Background information
- Born: Aaron Williams April 10, 1993 (age 33) Los Angeles, California, U.S.
- Genres: Hip hop
- Occupations: DJ, producer
- Years active: 2007–present
- Website: a-tron.la

= DJ A-Tron =

American DJ

Aaron Williams (born April 10, 1993), best known as DJ A-Tron, is an American DJ, radio host, web personality, event producer, and entrepreneur. He was referred to by the LA Weekly as "The Twerk King". A-Tron has toured nationally and internationally, performing as the personal DJ for RJmrLA and 03 Greedo, and has appeared at major festivals and award events including the Grammy Awards and BET Awards. In April 2024, he headlined and sold out his “DJ A-Tron & Friends” concert at the Observatory in Santa Ana, California, in partnership with Live Nation. His business portfolio also includes a creative marketing and branding agency, as well as an online jewelry store, The Work Shop.

== Early life ==
When A-Tron was seven years old, he realized he loved to DJ and got his first set of turntables. He started DJing more as he got older, working at clubs and house parties.

Starting at age 16, A-Tron hosted his own internet radio show, JerkinRadio, which quickly gained a following in the West Coast "jerkin" dance scene. After graduating from St. Bernard High School (Los Angeles, California) in 2011, A-Tron began headlining at Hollywood clubs and organizing large underground events.

== DJ career ==
A-Tron has performed at official events for the Grammy Awards, BET Awards, and SXSW. He has also appeared at clubs and concerts across the United States. In April 2024, he headlined and sold out his “DJ A-Tron & Friends” concert at the Observatory in Santa Ana, California, in partnership with Live Nation.

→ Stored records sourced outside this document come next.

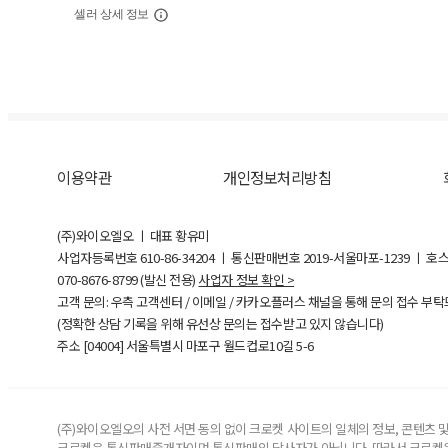
셀러 상세 정보
이용약관
개인정보처리방침
(주)와이오엘오 ㅣ 대표 황유미
사업자등록번호
610-86-34204
ㅣ 통신판매번호 2019-서울마포-1239 ㅣ 호
070-8676-8799 (발신 전용)
사업자 정보 확인 >
고객 문의: 우측 고객센터 / 이메일 / 카카오플러스 채널을 통해 문의 접수 부
(정확한 상담 기록을 위해 유선상 문의는 접수받고 있지 않습니다)
주소 [
04004
] 서울특별시 마포구 월드컵로10길
5-6
(주)와이오엘오의 사전 서면 동의 없이 크로켓 사이트의 일체의 정보, 콘텐츠 및 
크로켓은 통신판매중개자이며 통신판매의 당사자가 아닙니다. 따라서 크로켓은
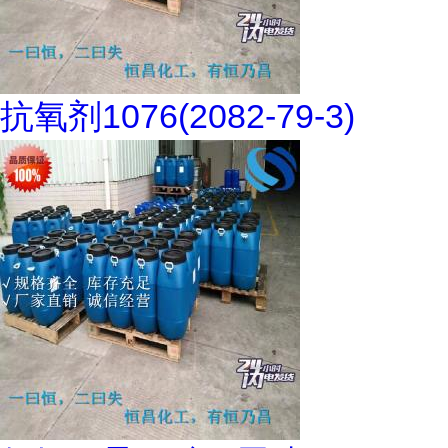
抗氧剂1076(2082-79-3)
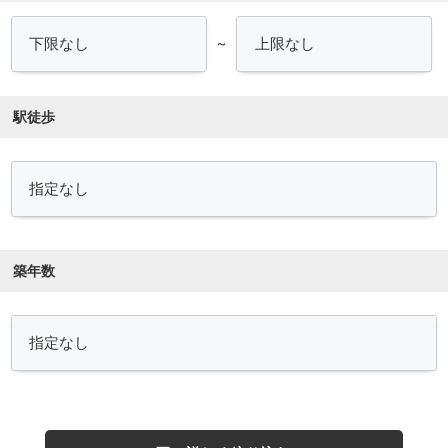
～
駅徒歩
築年数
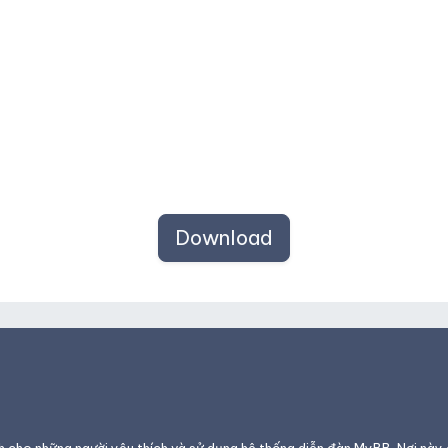
Download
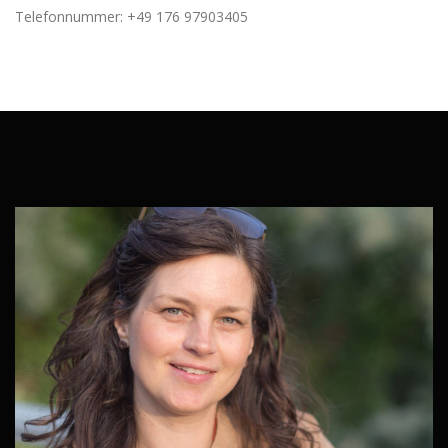
Telefonnummer: +49 176 97903405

He has DJed at nightlife venues including Avalon Hollywood, The Reserve (Los Angeles), Academy LA, Penthouse Day Club, Dragonfly, and Poppy, among others. Known for moving between club sets, concerts, and private events, A-Tron has also performed at over 50 high school functions in California, including proms, pep rallies, and fundraisers.

JerkinRadio, founded in 2008 while he was in high school, reached approximately 100,000 monthly listeners due to endorsements from figures in the jerkin movement.

In addition to club residencies, A-Tron has worked as a tour DJ for hip hop artists RJmrLA and 03 Greedo, performing at venues nationwide, including the House of Blues in New Orleans.

As a mixtape DJ and producer, he has released numerous projects, including the 2013 single "Skinny Ni**as" featuring Nipsey Hussle. That same year, he announced a debut mixtape with features from Nipsey Hussle, Joe Moses, and TeeFlii. XXL (magazine) described him as "The Most Popular underground DJ" in Los Angeles.

== Business career ==
Outside of performing, A-Tron has worked in entertainment marketing, collaborating with Fox Sports and the production collective 1500orNothin. In September 2013, he opened his online retail jewelry store, The Work Shop.